Especially up in the air is the future for any building that’s not considered prime real estate — or Class A — office buildings. It’s those Class B, Class C and below commercial properties that have languished, despite sporadic renovations whether in any city center or in surrounding suburban communities.

Most of the office building stock, “at this point have become functionally obsolete,” said Anne Cummins, chief operating officer at Gattuso Development Partners at the Urban Land Institute’s annual economic forecast and real estate trends event in mid-November.

Hundreds attended the emerging trends in real estate event at The Bellevue in Philadelphia in November 2023. (Courtesy of the Urban Land Institute Philadelphia)

Gattuso is a Philadelphia-based company that has worked on high profile projects such as the Comcast Center, the Navy Yard, and the Camden Waterfront.

The economic forecast did not offer a virtual option to attendees — and hundreds gathered inside The Bellevue Grand Ballroom on South Broad Street in Center City.

One key question discussed is what happens when there’s erosion to the property tax base in communities when an office building defaults on its existing debt.

Whether that debt is taken on for renovations or is a previous mortgage — lenders such as banks — are typically not interested in becoming property owners and managers. Especially when there’s less demand than ever for office leases, that means the building owners aren’t generating the same amount of money with tenants inside the property.

In the suburbs, there’s likely more restrictive zoning than within city limits which could be, “a difficult process for a lot of developers thinking about what to do with some of these buildings that should be something other than what it’s currently,” Cummins said, which is why conversations between municipal leaders and developers need to happen sooner rather than later, she argued.

“You may ask why is the township [or city] going to be interested in having this conversation [about office space] with a bunch of developers,” Cummins queried.

Worker Recovery Rate in the Center City Commercial Districts tracked by the Center City District using Placer.ai data for November 2023. (Courtesy of the Center City District)

The woes of the office building market might seem like only a problem for commercial real estate professionals, but Cummins said it should be an economic development issue for everyone.

“If all of these [Class B and below] buildings are sitting around and they’re vacant and they’re not being looked at and adapted, that tax base is going to suffer,” she said. “And those communities are going to suffer.”

For a city like Philadelphia, which relies on a combination of city wage taxes, business taxes and property taxes for its budget — some worry about the city’s shrinking revenue as there are fewer high wage earners working within city limits because they’ve opted to keep working remotely and the business they work for are no longer leasing office space in Center City.

• _Data lines_
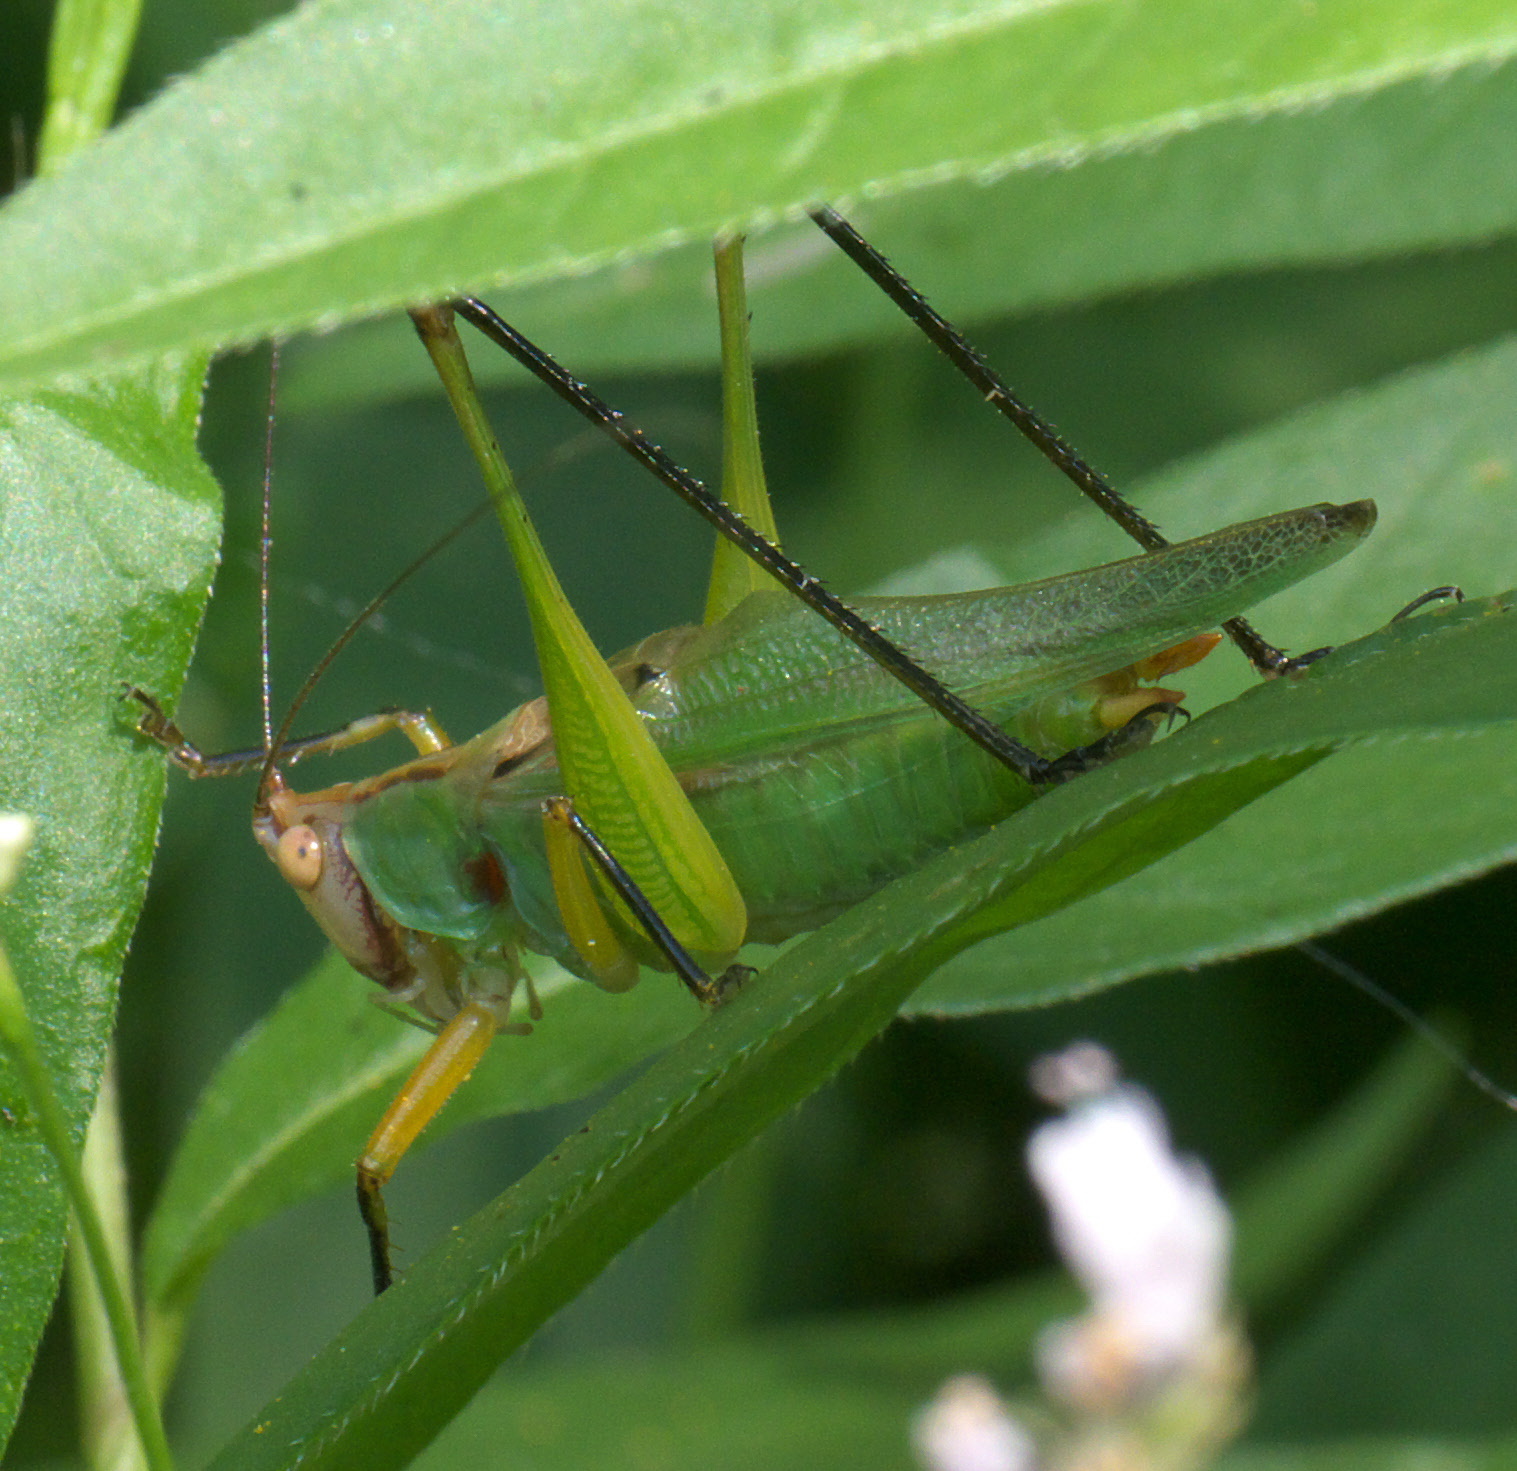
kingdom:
==
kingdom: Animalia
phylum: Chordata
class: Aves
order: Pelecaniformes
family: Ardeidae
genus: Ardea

• _Short problem 1_
Write out the passage of the office real estate article from "Most of the" to "event in mid-November.".
• _Short problem 2_
In the office real estate article, what is Anne Cummins's position at Gattuso Development Partners?

• _Written answer 1_
Most of the office building stock, “at this point have become functionally obsolete,” said Anne Cummins, chief operating officer at Gattuso Development Partners at the Urban Land Institute’s annual economic forecast and real estate trends event in mid-November.

• _Written answer 2_
Chief operating officer.